Depois houve aquela altura que cresceu o amor por África, por Moçambique, pela tua terra…Aquela terra que aprendi a sentir falta, ainda antes de a conhecer, por obra tua avô… Tantas coisas foram obra tua, os presépios gigantes com ribeiros, moinhos, musgo e estrelas. As fileiras de tomateiros, as bananeiras que teimavas em plantar num clima demasiado inóspito. As histórias que de tenra idade passei a ler na ânsia de tudo assimilar e entender, misturadas com o teu sorriso de orgulho e olhar inquieto. Entendo agora o olhar, quando me deparo no caminho e tardiamente sei seguir… 

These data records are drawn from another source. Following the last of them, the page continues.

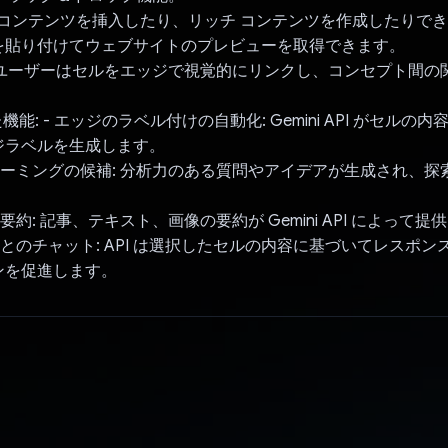
ェブ コンテンツを挿入したり、リッチ コンテンツを作成したりで
リンクを貼り付けてウェブサイトのプレビューを取得できます。
: ユーザーはセルをエッジで視覚的にリンクし、コンセプト間の
した機能: - エッジのラベル付けの自動化: Gemini API がセル
ジラベルを生成します。
トーミングの候補: 分析力のある質問やアイデアが生成され、探
要約: 記事、テキスト、画像の要約が Gemini API によって
ルとのチャット: API は選択したセルの内容に基づいてレスポ
ンを促進します。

O avô, que nos fins de tarde de verão se sentava sozinho a fumar… foi nesses dias quentes que aprendi a memorizar e amar os espaços pelos cheiros,  os sons, as cores e as texturas; sem o saber…

Dicotomia Rítmica

 
Este projecto, foi o fruto de um namoro com o acaso…Retém nele toda a beleza dos lugares e das gentes, uma memória para o futuro, daquilo que foi, do que não quis ou pode permanecer. Marca em mim também um tempo e um lugar, de facetas desconhecidas que agarrei e trouxe comigo até hoje hoje. Meses de paixão por palavras que revelassem a essência dos lugares, trabalho de campo, metódico e cronológico..  Filmagens, reuniões, telefonemas e mais telefonemas, autorizações em atraso. Pessoas, muitas pessoas incríveis que tornaram tudo isto possível! Uma homenagem e uma reflexão sobre a vida, usando como pano de fundo, uma das regiões mais harmoniosas do país, dando assim um contributo artístico em primeira mão ao distrito de Aveiro, mas na sua globalidade a toda uma nação cujo o orgulho rasteja pelas ruas.
Dicotomia Rítmica é um documentário sobre o povo do distrito de Aveiro, espelhando as suas vidas através das águas que tão bem definem aquelas terras e marcam a sua história.
Numa viagem por esse solo, a água marca o tempo como elemento simbólico, define personalidades, gestos, maneiras e costumes. A terra como agente activo no caminho do Homem. A alma que se espelha e se reflecte em cada grão de areia, fio de água, pedaço de rocha, nas searas de milho, nos arrozais…Na linha do horizonte onde a melodia embala a última embarcação, ou o pastor que guarda o seu rebanho.
 
“A relação dos Homens com o mágico e peculiar espaço histórico feito de água, terra, sol, vento e suor.”